Information supplied:
===

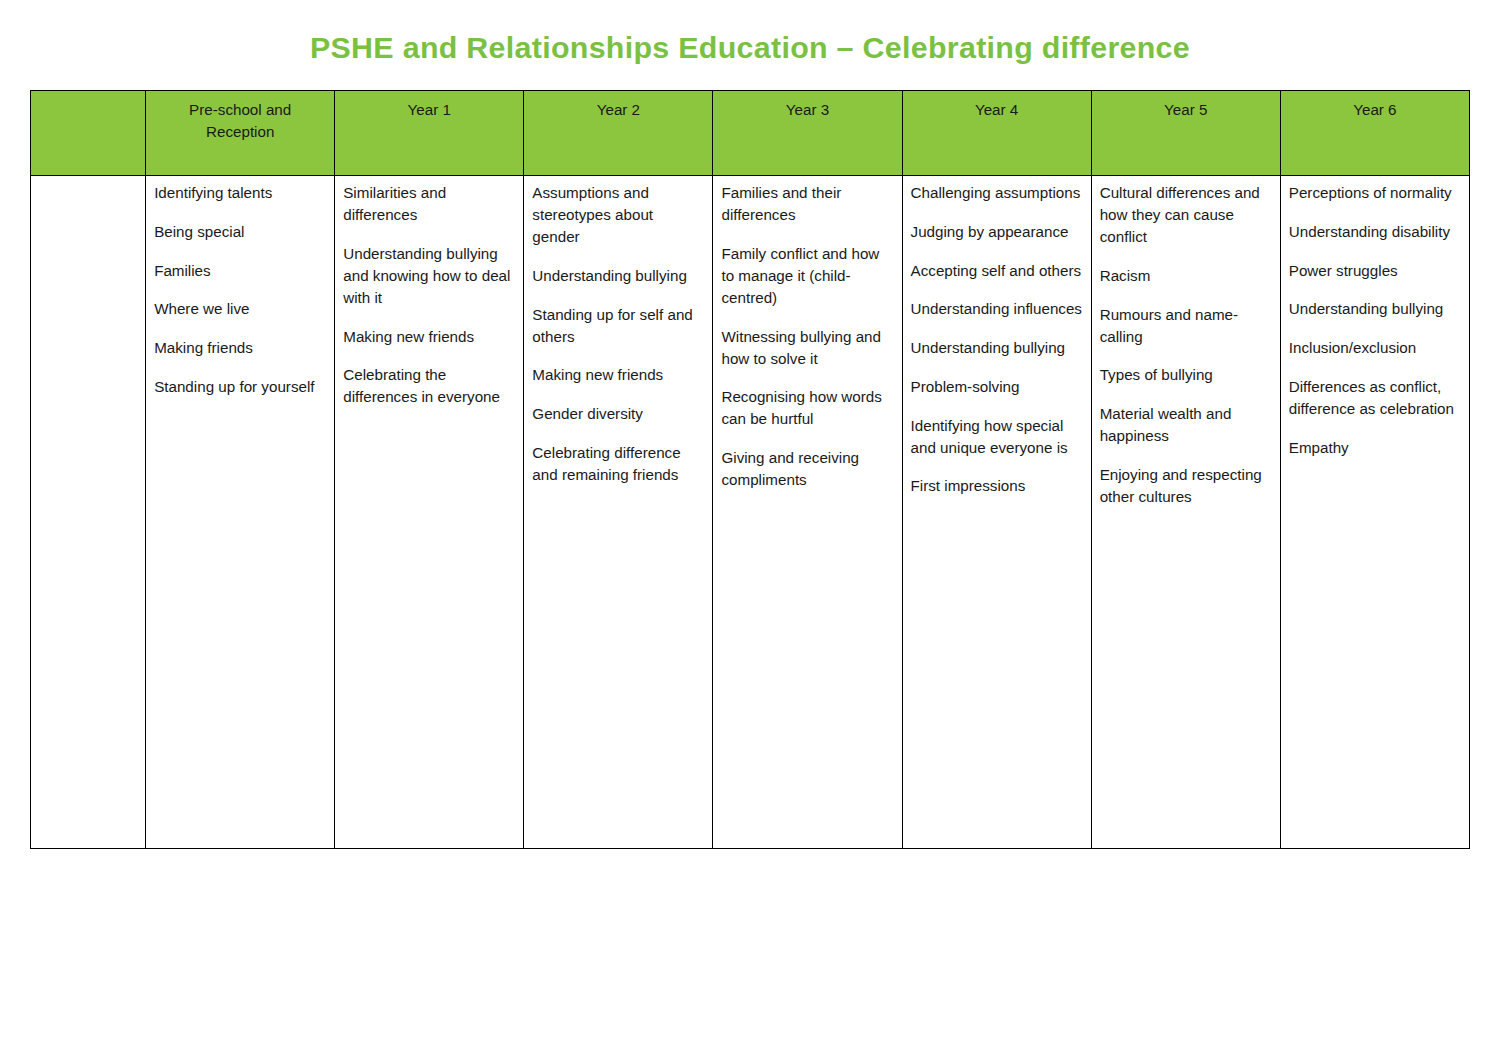PSHE and Relationships Education – Celebrating difference
| | Pre-school and Reception | Year 1 | Year 2 | Year 3 | Year 4 | Year 5 | Year 6 |
| --- | --- | --- | --- | --- | --- | --- | --- |
| | Identifying talents Being special Families Where we live Making friends Standing up for yourself | Similarities and differences Understanding bullying and knowing how to deal with it Making new friends Celebrating the differences in everyone | Assumptions and stereotypes about gender Understanding bullying Standing up for self and others Making new friends Gender diversity Celebrating difference and remaining friends | Families and their differences Family conflict and how to manage it (child-centred) Witnessing bullying and how to solve it Recognising how words can be hurtful Giving and receiving compliments | Challenging assumptions Judging by appearance Accepting self and others Understanding influences Understanding bullying Problem-solving Identifying how special and unique everyone is First impressions | Cultural differences and how they can cause conflict Racism Rumours and name-calling Types of bullying Material wealth and happiness Enjoying and respecting other cultures | Perceptions of normality Understanding disability Power struggles Understanding bullying Inclusion/exclusion Differences as conflict, difference as celebration Empathy |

===

Problem to solve:
All that is needed is the data above, repeated exactly, without the pictures.

Completed task:
PSHE and Relationships Education – Celebrating difference
| | Pre-school and Reception | Year 1 | Year 2 | Year 3 | Year 4 | Year 5 | Year 6 |
| --- | --- | --- | --- | --- | --- | --- | --- |
| | Identifying talents Being special Families Where we live Making friends Standing up for yourself | Similarities and differences Understanding bullying and knowing how to deal with it Making new friends Celebrating the differences in everyone | Assumptions and stereotypes about gender Understanding bullying Standing up for self and others Making new friends Gender diversity Celebrating difference and remaining friends | Families and their differences Family conflict and how to manage it (child-centred) Witnessing bullying and how to solve it Recognising how words can be hurtful Giving and receiving compliments | Challenging assumptions Judging by appearance Accepting self and others Understanding influences Understanding bullying Problem-solving Identifying how special and unique everyone is First impressions | Cultural differences and how they can cause conflict Racism Rumours and name-calling Types of bullying Material wealth and happiness Enjoying and respecting other cultures | Perceptions of normality Understanding disability Power struggles Understanding bullying Inclusion/exclusion Differences as conflict, difference as celebration Empathy |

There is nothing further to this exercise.